Dataset excerpts

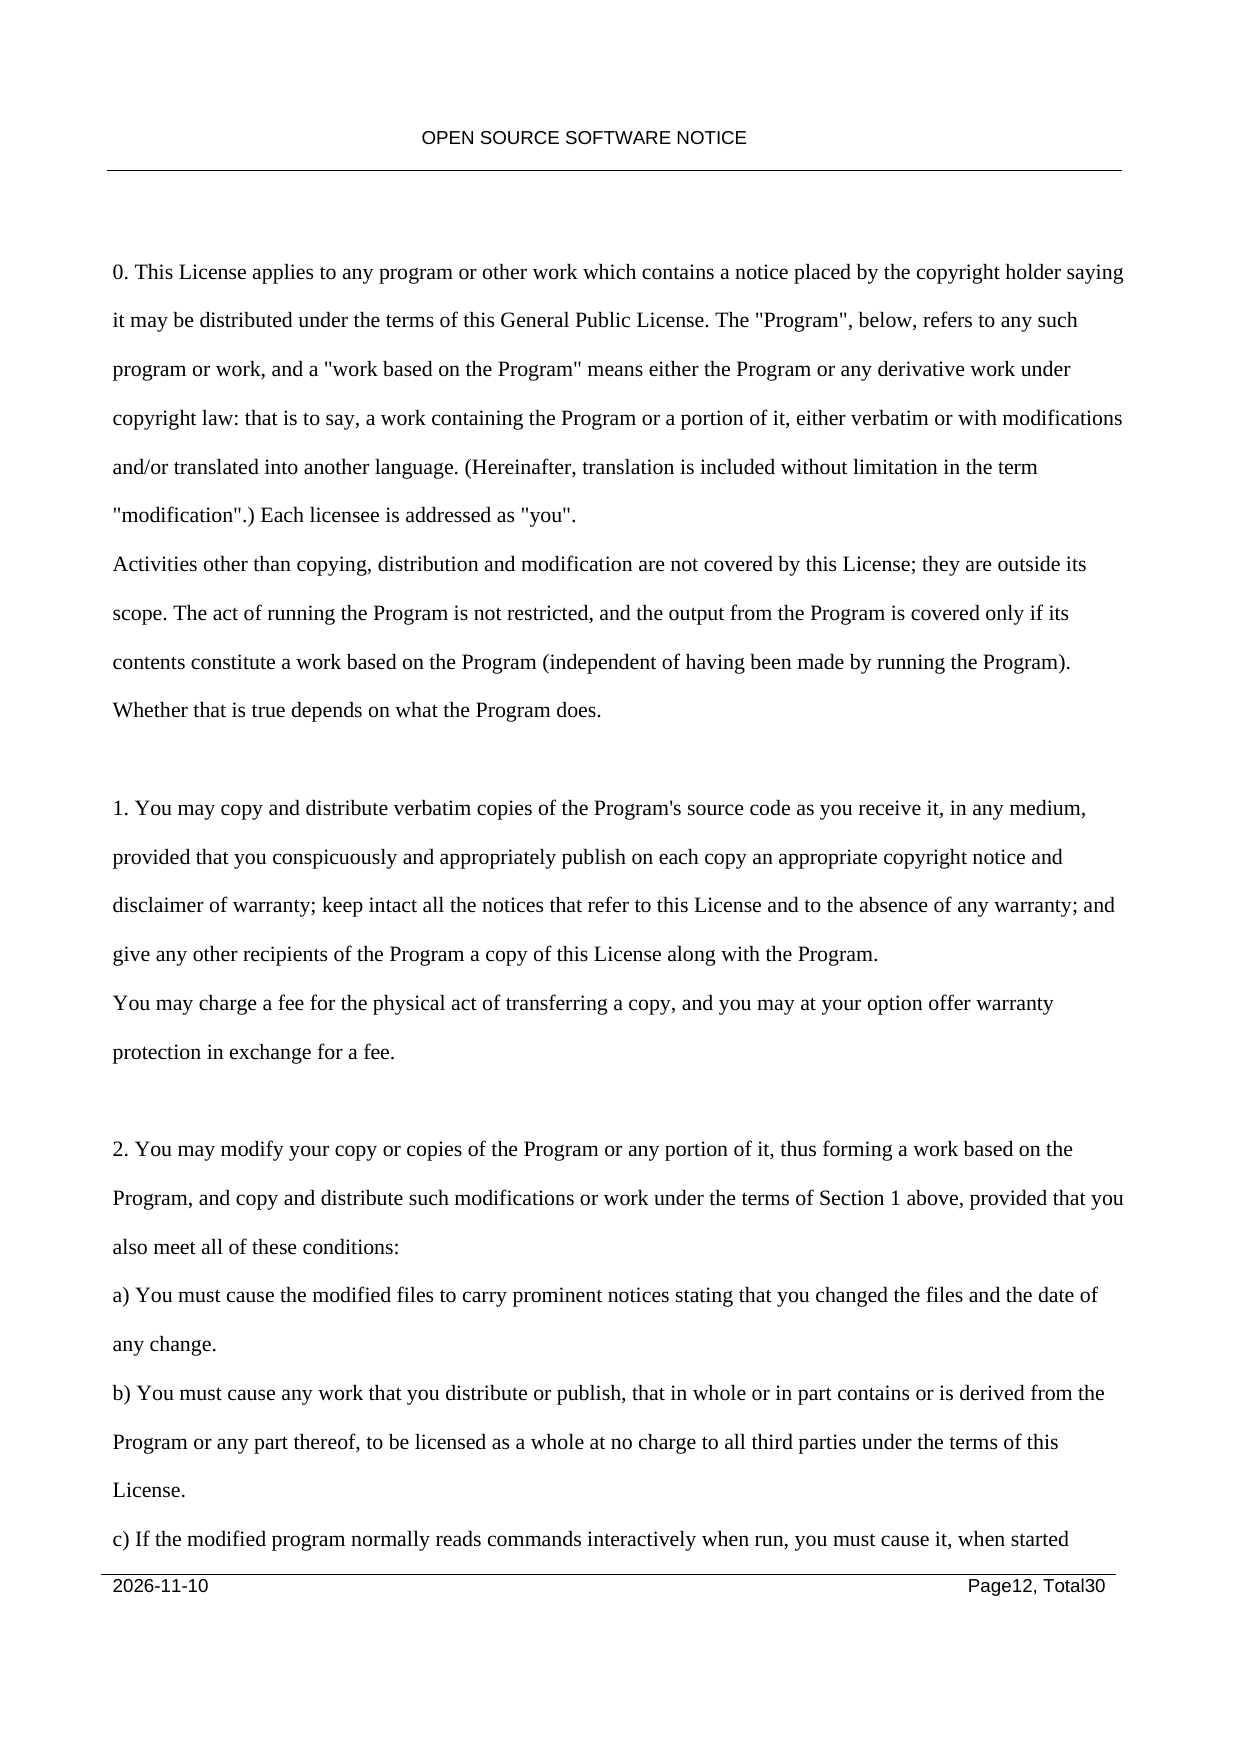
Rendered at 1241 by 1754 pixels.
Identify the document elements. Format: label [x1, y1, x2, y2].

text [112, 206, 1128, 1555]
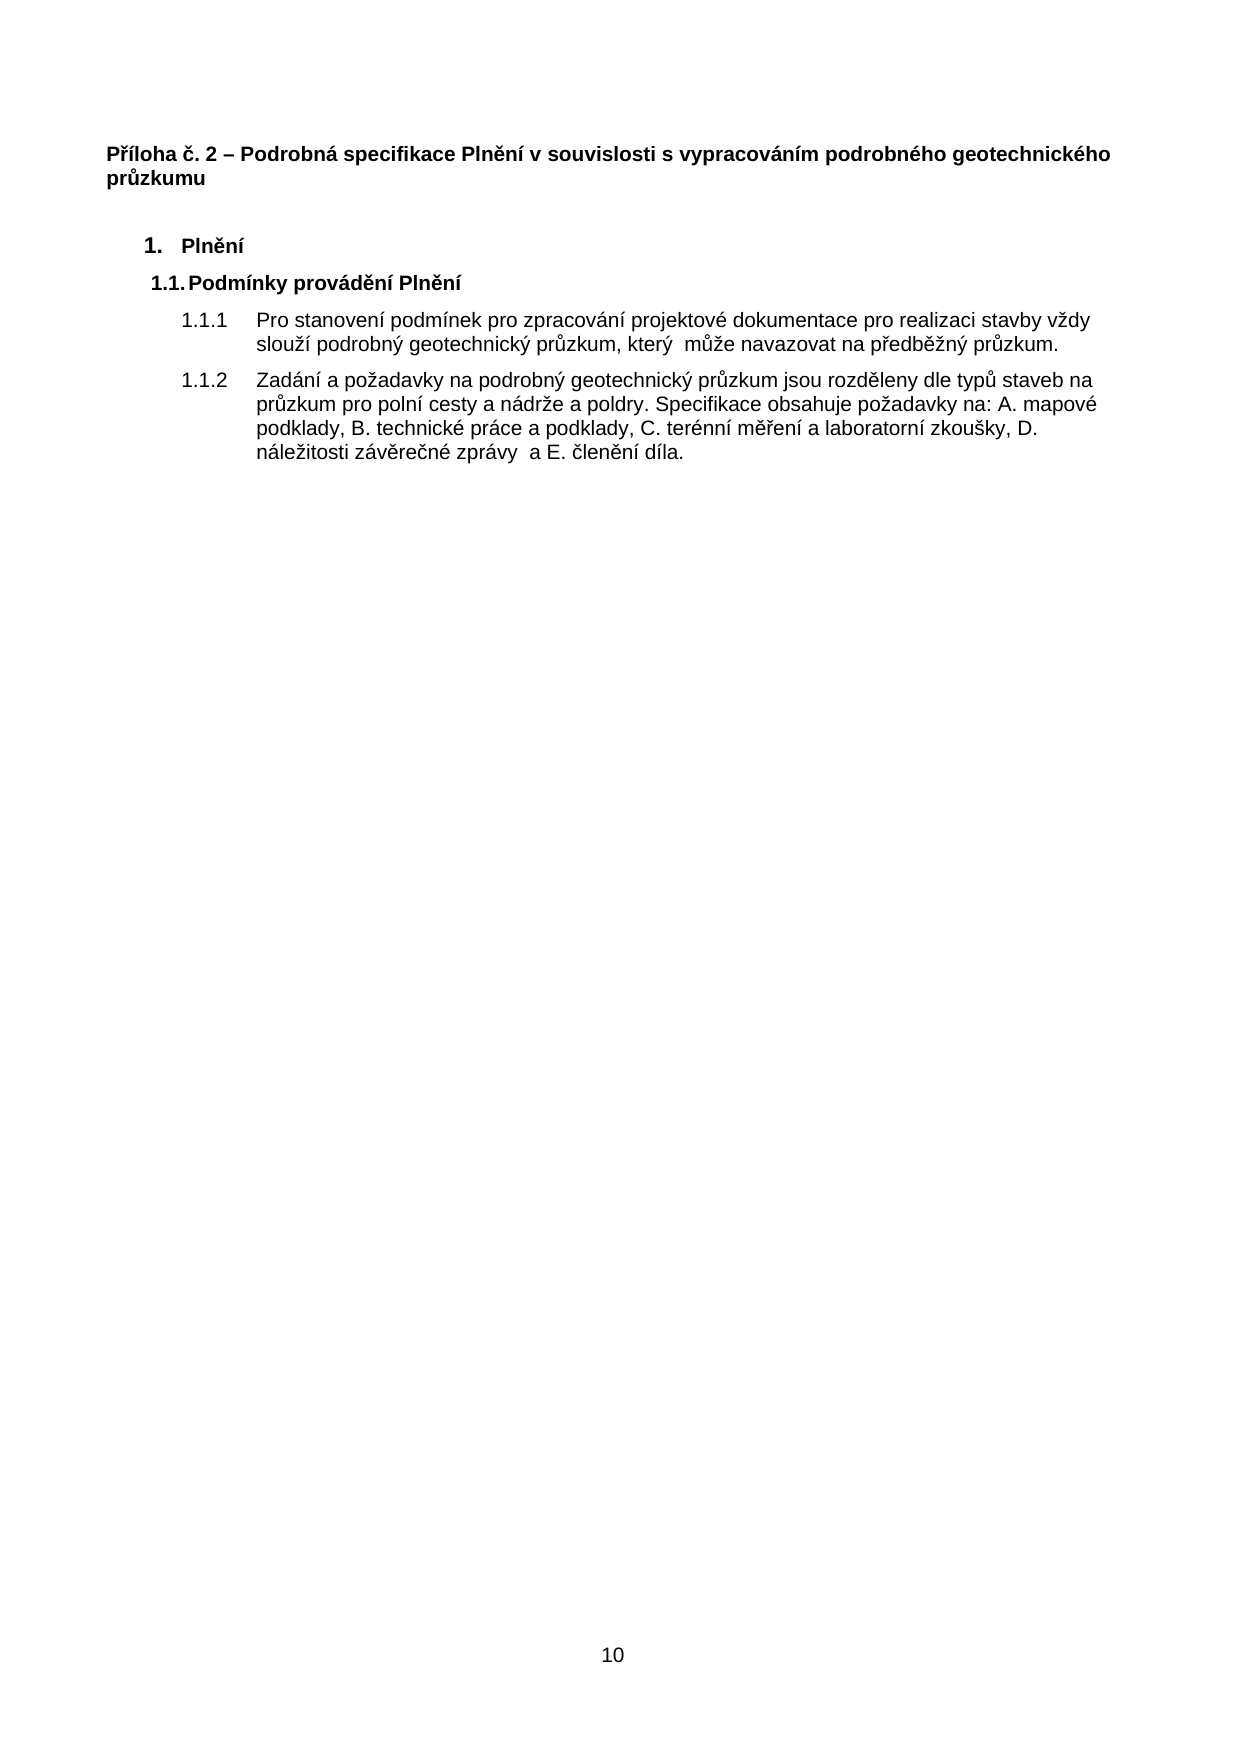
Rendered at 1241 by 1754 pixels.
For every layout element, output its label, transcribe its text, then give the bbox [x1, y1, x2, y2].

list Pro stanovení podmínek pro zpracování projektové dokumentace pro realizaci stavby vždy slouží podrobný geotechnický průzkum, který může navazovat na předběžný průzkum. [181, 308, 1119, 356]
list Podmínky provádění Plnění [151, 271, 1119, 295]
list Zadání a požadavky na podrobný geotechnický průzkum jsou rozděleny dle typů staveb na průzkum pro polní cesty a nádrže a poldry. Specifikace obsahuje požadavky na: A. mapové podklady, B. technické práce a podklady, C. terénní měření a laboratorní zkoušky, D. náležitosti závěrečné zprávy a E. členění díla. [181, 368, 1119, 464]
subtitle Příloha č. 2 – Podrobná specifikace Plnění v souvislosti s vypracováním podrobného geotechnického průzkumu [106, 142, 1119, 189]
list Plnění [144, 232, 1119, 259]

--

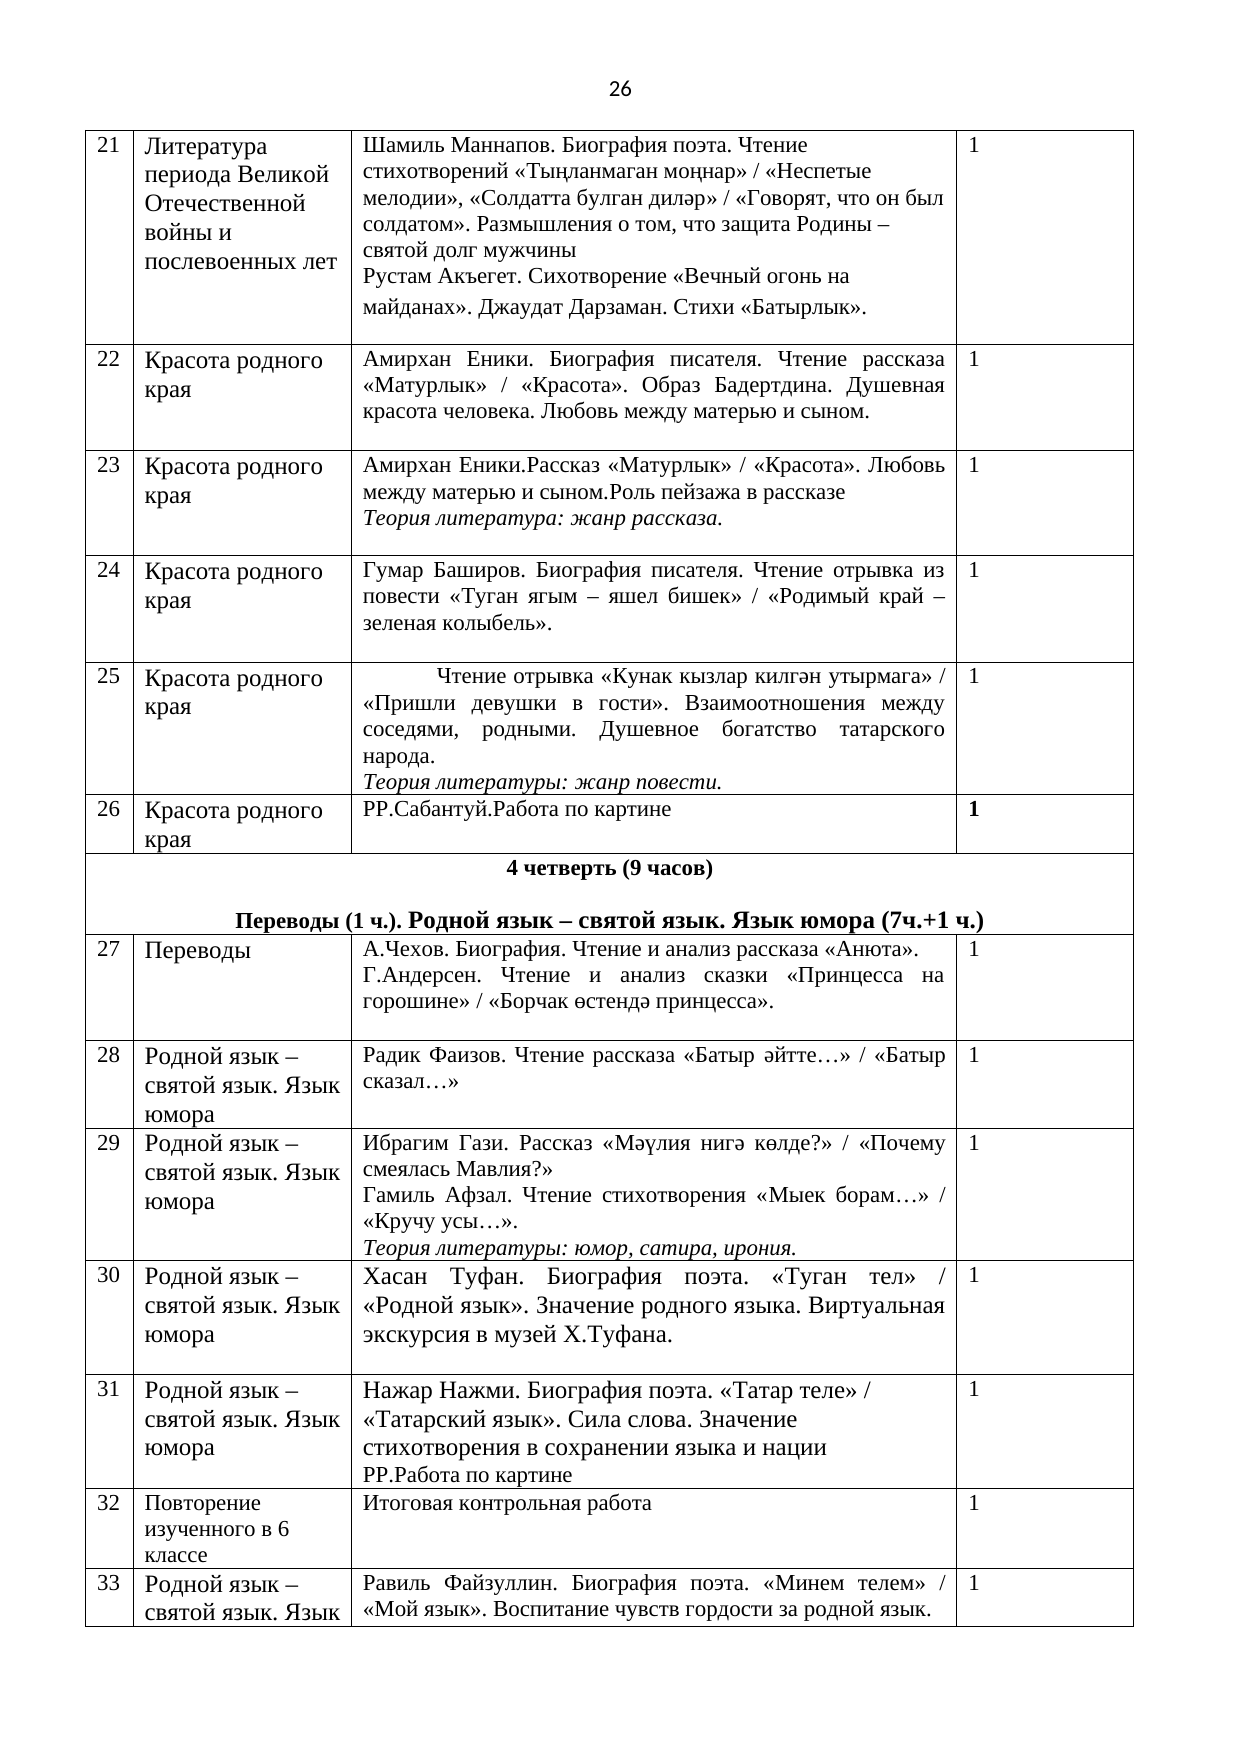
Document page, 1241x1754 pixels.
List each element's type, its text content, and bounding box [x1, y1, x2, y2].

Exercise prompt
From the records above, print only the lines between the one holding "Document page, 1241x1754 pixels." and the one holding "List each element's", inclusive, exactly as they stand.

Exercise answer
Document page, 1241x1754 pixels.
List each element's type, its text content, and bounding box [x1, y1, x2, y2].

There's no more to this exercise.